Rakamların garip bir atmosferi var. Özellikle ‘düz hesap’ denilen sonu sıfırla biten rakamların. Mağazalardaki etiketlere 50 ya da 100 yazmak yerine 49.95 ya da 99.50 filan yazmaları boşuna değildir herhalde, o kadar eleman çalıştırıyorlar pazarlama bölümlerinde, bir bildikleri vardır mutlaka.
Yıllar da öyle. Siz yılın ortalarında bir ayda doğsanız da, 1 Ocak numaratöründe rakam küt diye düşünce, basit bir aritmetik problemi çıkıyor ortaya. Takvimde yazan sayıdan doğduğunuz yılı çıkarıyorsunuz ve haksız yere bir yaşlanmışlık hissi kaplıyor içinizi. Akşam gırtlağınızdan geçen zıkkımlar daha midenizin dibine bile değmemişken, birden hayatınızda muazzam bir değişiklik olmuş gibi oluyor.
2000 yılı öyleydi, unutmuyorum. Bir yüz yıl bitiyor yenisi başlıyor: Hüloğğ! Milenyum! Havai fişekler filan. Üç gün sonra birileri size “Yirmi birinci yüzyıldayız hemşehrim, bitti o laflar artık” filan gibi dümbelek laflar söylüyor.
Sanırsın ki sabahları evinin önünden dolmuşla Mars’a gidiyor!
Yeni bin yılın ilk yirmisine vardık şimdi değil mi? 2000’de, hatta 1990’larda, çoğu insan, geçen yüzyılın acılı ve korkunç olduğunu düşünüyordu. Savaşlar, katliamlar, gaz odaları… Ve yine çoğu insan, artık bütün bunların herhalde geride kaldığını, kalması gerektiğini filan düşünmeye başlamıştı.
Yirminci yüzyıl bundan ibaret değildi aslında. Muazzam değişimler, muazzam yükselişler de yaşadık biz aynı yüzyılda. Ağır bir yenilgiyle sonuçlansa da insanlık, tarihsel olarak yepyeni bir şeyi denedi. Katliamlar gördük ama çiçeklerle kentlerin kapılarından giren adamlar ve kadınlar da gördük; zulüm kalelerinin çatılarına bayraklar diken insanlar, kaldırım taşlarının altından özgürlük fışkırtan çocuklar gördük; dağların başında üç-beş kişinin el ele verip kavilleşmesinden milyonlarca insana varan hareketlere tanıklık ettik.
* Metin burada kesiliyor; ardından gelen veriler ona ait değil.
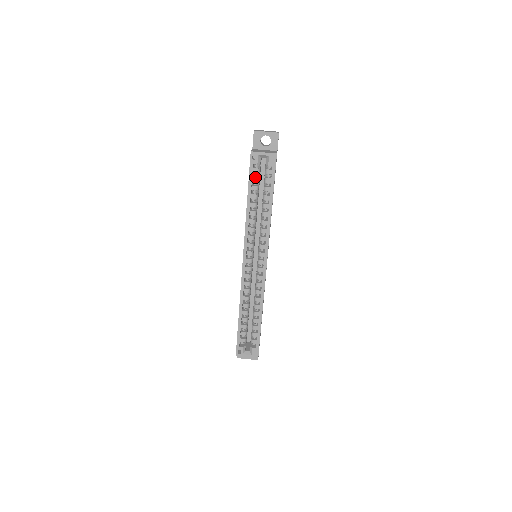
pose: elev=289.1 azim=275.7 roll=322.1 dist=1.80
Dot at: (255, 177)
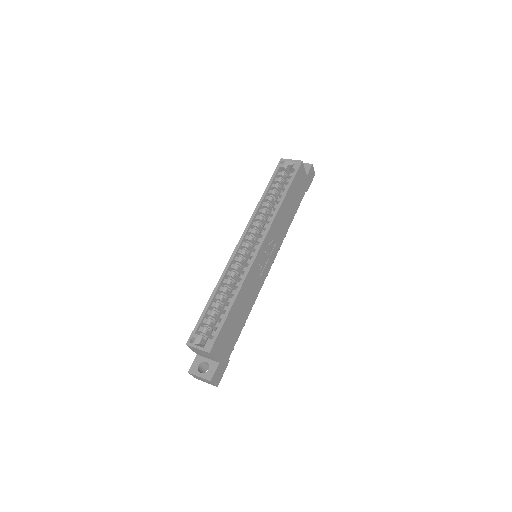
Dot at: (278, 178)
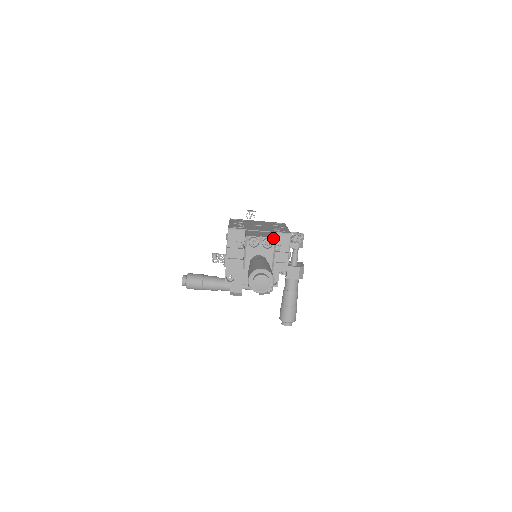
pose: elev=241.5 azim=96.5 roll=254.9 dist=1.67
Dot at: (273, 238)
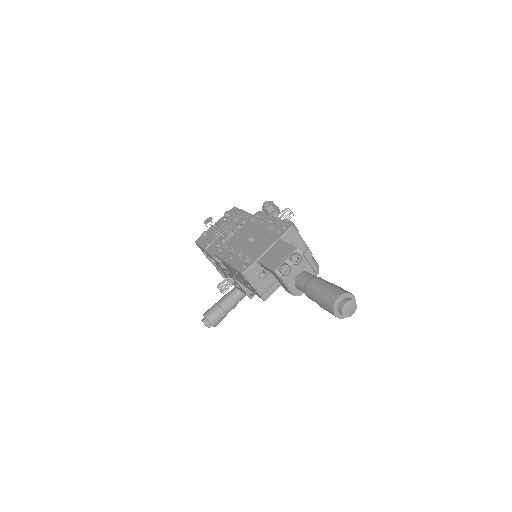
Dot at: (295, 250)
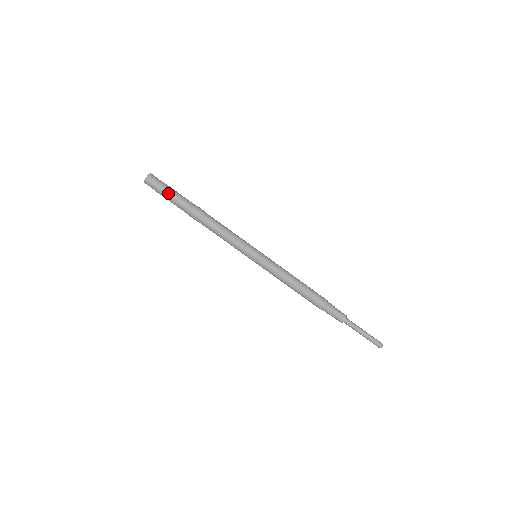
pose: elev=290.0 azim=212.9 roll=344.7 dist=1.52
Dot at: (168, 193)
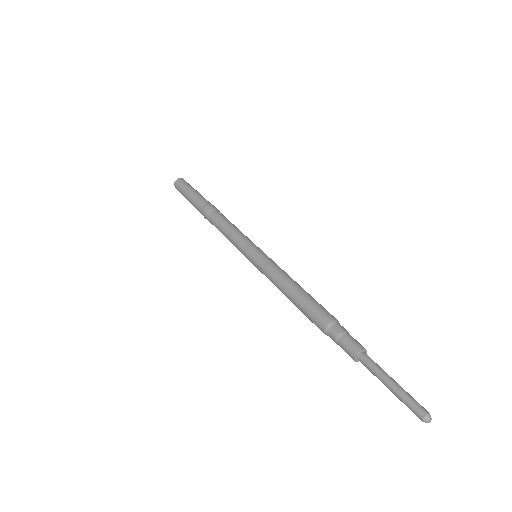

Şimdi, huzura kavuşmamız gereken yeni bir yüzyılın ilk yirmi yılına ulaştık ve dönüp bakıyoruz dünyaya. Geride bıraktığımız yüzyılın büyük kıyımları yerine şu anda, her gün, her yerde yaşananlara baktığımızda rahatlamalı mıyız? Fırın bacalarından duman tütmeyince daha mı az görünüyor gözümüze katledilen insan sayısı? “Zayıfları ayıklayalım” diyen eski manyakların yerine milyonlarca çocuğu beş yaşına gelmeden açlıktan susuzluktan yok eden bir sistem geçtiğinde yine aynı murada erilmiş olmuyor mu?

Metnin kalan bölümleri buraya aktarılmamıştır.